» **Source document**:
_ _ _ _
All crops at B. Bylon are precultured in baskets at grower Lindenhoff and are sent to mature on the roof. This makes it possible to serve fresh greens at Bureau, the rooftop restaurant, while maintaining a full and healthy garden. A large water storage system was also installed, collecting rainwater underneath the roof floor, providing water to the plants and soil. All green waste from Bureau and the gardens is placed into compost bins where worms produce the compost to feed and grow the rooftop park. Sometimes green waste is also fed to the resident chickens, who also contribute to the compost and lay fresh eggs for use in the restaurant. Through the design and development of the space, GrownDownTown has created a circular experience.
Through creating this space, Van Traa hopes that B. Bylon will be enjoyed by resident employees, Amsterdam residents, and city visitors. “It’s really a unique space. It provides people with the opportunity to relax, or even host an event. Come have a drink, or just sit and enjoy.” On a sunny day B. Bylon receives a regular flow of visitors.
GrownDownTown believes that future cities will be able to sustain themselves on locally grown produce. Next to making cities healthier and greener, this organization wants to make production processes local and visible. In doing so, they hope to strengthen the link between city dwellers and their food. By creating spaces like B. Bylon, GrownDownTown changes the way citizens experience food. By growing crops on top of urban architecture, unused space is used to create a more efficient and healthier city.
_ _ _ _
» **Given data**:
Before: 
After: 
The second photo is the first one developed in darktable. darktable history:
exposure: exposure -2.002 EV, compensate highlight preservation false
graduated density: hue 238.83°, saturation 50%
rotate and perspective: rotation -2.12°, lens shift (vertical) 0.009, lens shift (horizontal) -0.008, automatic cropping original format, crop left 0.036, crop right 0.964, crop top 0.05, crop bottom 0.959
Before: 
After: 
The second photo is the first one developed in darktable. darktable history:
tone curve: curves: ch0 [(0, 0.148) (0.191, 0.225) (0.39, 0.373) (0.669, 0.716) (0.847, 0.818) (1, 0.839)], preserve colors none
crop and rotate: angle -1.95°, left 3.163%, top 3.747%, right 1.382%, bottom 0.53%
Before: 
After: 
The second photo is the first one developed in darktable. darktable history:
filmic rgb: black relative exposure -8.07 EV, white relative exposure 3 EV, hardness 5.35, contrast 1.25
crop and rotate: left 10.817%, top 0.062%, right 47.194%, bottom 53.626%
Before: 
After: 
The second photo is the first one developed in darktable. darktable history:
_ _ _ _
» **Task item A**: In the rooftop garden text, what does the text say is made possible by preculturing the crops at grower Lindenhoff and sending them to mature on the roof?
» **Task item B**: Return the passage of the rooftop garden text that starts at "Through creating this" and ends at "flow of visitors.", copying every word unchanged.

» **Answer area A**: This arrangement makes it possible to serve fresh greens at Bureau, the rooftop restaurant, while still keeping the garden full and healthy.

» **Answer area B**:
Through creating this space, Van Traa hopes that B. Bylon will be enjoyed by resident employees, Amsterdam residents, and city visitors. “It’s really a unique space. It provides people with the opportunity to relax, or even host an event. Come have a drink, or just sit and enjoy.” On a sunny day B. Bylon receives a regular flow of visitors.